12-13 January 2014
On Thursday at school Enzo threw up a little, very neatly, we’re told, into his cupped hands. The barf ended up in the trash. He got cleaned up and said he felt fine and he wanted to stay at school, so Mr. Larson didn’t call us to pick him up. After school Enzo said, “You know what would smooth me out and make me feel better? Ice cream. It would freeze the barf bits and cure my metabolism.”

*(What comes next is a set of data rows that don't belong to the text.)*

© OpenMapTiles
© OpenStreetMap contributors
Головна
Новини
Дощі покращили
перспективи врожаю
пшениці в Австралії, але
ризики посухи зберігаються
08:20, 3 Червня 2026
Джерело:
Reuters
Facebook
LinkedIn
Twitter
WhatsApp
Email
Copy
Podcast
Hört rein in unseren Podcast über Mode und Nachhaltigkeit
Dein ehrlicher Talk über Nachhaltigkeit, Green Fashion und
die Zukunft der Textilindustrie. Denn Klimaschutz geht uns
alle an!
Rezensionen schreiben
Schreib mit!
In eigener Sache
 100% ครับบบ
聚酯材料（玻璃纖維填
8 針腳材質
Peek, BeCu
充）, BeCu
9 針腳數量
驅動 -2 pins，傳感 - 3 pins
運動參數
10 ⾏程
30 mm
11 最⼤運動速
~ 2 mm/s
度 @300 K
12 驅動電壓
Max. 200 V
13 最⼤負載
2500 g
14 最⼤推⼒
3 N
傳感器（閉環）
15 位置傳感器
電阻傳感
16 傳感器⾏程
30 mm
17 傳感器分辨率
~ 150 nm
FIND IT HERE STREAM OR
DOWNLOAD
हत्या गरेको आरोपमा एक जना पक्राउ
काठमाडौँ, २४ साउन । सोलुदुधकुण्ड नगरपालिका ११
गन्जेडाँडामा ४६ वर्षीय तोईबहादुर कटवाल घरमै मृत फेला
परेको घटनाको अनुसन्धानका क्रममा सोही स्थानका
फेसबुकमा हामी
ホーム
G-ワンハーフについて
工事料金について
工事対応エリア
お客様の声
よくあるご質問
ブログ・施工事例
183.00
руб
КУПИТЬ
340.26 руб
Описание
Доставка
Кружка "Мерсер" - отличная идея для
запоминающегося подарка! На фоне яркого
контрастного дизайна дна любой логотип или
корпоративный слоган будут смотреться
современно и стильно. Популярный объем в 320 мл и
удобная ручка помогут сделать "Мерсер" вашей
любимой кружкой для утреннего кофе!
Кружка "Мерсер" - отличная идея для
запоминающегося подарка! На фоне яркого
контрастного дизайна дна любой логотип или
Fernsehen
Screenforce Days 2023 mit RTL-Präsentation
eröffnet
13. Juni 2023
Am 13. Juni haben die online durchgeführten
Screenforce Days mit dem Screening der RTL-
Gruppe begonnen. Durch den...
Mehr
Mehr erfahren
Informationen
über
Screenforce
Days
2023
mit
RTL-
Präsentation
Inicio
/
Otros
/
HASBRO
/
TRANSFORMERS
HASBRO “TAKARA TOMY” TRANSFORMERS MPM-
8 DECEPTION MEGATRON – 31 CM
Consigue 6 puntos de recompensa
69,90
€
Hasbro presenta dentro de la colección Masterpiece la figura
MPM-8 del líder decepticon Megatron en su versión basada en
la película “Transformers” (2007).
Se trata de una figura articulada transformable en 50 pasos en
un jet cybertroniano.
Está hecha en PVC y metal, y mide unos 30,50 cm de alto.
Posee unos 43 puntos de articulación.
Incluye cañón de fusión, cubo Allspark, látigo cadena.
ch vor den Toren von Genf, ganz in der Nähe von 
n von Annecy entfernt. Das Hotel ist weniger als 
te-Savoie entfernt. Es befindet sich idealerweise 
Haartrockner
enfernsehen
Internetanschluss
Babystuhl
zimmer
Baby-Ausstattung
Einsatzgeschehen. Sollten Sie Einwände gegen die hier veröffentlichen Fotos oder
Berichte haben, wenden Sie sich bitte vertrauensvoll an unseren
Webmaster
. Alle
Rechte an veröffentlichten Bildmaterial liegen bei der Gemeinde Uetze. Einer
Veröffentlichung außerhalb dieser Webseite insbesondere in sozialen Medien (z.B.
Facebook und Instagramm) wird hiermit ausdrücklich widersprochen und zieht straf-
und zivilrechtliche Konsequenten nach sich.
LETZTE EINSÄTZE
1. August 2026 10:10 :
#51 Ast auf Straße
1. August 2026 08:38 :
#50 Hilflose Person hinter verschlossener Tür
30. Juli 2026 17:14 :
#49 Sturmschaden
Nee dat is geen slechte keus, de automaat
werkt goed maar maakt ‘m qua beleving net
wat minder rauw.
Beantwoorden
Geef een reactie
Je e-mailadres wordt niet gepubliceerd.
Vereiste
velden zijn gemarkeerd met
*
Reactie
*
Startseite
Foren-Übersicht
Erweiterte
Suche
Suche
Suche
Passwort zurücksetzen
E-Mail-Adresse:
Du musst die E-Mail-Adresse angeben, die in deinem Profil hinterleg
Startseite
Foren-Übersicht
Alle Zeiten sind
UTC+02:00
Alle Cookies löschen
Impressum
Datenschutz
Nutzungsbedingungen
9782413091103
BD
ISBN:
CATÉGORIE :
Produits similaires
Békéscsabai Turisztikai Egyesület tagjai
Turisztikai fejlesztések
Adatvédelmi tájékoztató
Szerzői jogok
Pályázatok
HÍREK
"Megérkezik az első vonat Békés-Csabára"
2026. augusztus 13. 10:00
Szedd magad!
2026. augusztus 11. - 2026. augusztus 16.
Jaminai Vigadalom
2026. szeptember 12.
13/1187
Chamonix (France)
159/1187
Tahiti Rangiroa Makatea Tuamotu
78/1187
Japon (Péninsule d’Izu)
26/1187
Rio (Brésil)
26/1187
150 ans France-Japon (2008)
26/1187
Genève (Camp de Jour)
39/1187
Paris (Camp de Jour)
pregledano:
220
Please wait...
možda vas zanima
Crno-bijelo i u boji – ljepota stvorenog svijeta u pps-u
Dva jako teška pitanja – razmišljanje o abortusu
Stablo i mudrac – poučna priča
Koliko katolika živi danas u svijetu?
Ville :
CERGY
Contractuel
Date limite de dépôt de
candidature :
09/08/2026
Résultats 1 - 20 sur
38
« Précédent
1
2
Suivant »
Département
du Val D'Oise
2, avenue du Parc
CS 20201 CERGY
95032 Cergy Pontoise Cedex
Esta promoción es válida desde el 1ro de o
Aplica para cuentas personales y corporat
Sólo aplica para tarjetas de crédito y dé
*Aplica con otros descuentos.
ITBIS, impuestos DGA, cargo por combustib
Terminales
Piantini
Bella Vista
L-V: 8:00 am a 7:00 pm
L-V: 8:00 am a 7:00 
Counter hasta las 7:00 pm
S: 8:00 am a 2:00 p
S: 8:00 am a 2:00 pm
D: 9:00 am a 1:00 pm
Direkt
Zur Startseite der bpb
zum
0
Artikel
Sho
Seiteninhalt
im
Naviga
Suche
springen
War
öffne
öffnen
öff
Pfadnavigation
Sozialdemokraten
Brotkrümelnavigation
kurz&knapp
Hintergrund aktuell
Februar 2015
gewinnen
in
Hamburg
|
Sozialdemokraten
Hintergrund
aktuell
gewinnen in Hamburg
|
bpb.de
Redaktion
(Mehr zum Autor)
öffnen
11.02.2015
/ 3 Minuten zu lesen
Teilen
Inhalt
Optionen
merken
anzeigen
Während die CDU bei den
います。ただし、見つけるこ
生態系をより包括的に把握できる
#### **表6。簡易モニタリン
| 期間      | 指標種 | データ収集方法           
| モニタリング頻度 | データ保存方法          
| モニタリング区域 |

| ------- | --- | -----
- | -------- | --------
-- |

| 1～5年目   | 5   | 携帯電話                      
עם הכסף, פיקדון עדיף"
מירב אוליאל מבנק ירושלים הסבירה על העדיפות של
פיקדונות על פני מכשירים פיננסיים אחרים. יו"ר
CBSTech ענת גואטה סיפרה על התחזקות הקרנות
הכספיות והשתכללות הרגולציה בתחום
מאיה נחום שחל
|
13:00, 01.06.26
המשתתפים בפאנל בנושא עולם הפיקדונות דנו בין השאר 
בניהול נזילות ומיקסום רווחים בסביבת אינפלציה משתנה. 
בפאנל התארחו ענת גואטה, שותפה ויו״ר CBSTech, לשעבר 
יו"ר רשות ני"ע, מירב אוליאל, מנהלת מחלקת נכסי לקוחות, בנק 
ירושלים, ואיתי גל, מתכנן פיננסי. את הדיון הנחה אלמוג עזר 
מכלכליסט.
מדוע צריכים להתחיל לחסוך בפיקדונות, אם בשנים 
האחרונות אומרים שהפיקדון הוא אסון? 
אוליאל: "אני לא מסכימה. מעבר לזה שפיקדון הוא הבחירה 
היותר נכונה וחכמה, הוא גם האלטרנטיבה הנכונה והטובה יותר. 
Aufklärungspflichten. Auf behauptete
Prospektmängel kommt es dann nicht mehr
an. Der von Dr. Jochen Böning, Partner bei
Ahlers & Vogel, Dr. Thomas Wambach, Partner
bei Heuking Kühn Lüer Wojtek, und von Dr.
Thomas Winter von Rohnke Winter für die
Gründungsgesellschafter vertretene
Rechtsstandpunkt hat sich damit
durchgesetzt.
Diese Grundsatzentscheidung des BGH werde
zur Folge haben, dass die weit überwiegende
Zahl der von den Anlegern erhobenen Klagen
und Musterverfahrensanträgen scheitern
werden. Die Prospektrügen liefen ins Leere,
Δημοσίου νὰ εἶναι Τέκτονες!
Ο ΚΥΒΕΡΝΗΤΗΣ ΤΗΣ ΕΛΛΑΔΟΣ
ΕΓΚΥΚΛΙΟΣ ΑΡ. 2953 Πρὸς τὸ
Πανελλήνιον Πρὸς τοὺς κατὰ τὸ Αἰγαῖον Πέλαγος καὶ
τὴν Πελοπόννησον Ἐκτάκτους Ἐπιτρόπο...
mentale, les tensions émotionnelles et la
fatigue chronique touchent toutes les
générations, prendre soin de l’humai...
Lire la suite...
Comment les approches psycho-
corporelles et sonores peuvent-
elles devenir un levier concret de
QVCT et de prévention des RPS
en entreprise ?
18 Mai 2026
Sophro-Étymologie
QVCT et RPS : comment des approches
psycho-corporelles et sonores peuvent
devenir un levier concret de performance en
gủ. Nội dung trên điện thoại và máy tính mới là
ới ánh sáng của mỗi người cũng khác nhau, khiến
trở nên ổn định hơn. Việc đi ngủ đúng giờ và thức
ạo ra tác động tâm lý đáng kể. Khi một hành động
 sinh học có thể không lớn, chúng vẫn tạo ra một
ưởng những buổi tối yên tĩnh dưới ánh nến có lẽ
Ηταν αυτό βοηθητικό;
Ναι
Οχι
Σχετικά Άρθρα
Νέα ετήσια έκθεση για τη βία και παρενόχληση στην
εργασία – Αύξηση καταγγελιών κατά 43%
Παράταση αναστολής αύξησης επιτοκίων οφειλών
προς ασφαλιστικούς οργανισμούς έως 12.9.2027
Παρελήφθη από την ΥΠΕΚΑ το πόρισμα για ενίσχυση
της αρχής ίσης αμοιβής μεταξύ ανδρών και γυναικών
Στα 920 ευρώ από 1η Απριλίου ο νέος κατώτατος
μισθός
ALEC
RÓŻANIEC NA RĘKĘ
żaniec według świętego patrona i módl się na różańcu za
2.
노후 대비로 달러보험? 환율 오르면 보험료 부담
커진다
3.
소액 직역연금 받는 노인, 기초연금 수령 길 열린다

Last weekend before the game, Teresa cut her toenails and fingernails for good luck and the Niners beat the Packers. Now it’s game day again, and her nails are too short to cut, so instead she shaved her legs for the first time since summer. And if the Niners make it to the Superbowl, she said she’s going to have to get a Brazilian. She’s not exactly superstitious. She just has a good feeling about days of personal hygiene.
Today as the game began, Enzo announced, “Rooting doesn’t actually work. I want the 49ers to win. But I want the science to be right. It defies all logic.” Teresa said something to the effect of: Fine. I’ll root. You just sit there.
I’m at a cafe now, and they’re home watching the game. And I will bet you he is rooting.
(Next morning) I was thinking about Enzo and his stand on rooting. We need to explain that rooting is just hoping. And encouraging one another. Hope—that very unscientific thing that real scientists couldn’t go forward without.
Yesterday after I finished writing in the cafe, I was unlocking my bike, and I noticed a sports bar next door. I leaned in and asked the score. Someone yelled out an answer. And it seemed like there was a lot more joy in there than there had been in the cafe full of laptops. And a lot more life.
And speaking of hope, this morning Enzo woke up before six and said, “I can’t go to school today. I barfed.” On Thursday. Today is Monday. “Plus I’m hot.” Then he went back to sleep.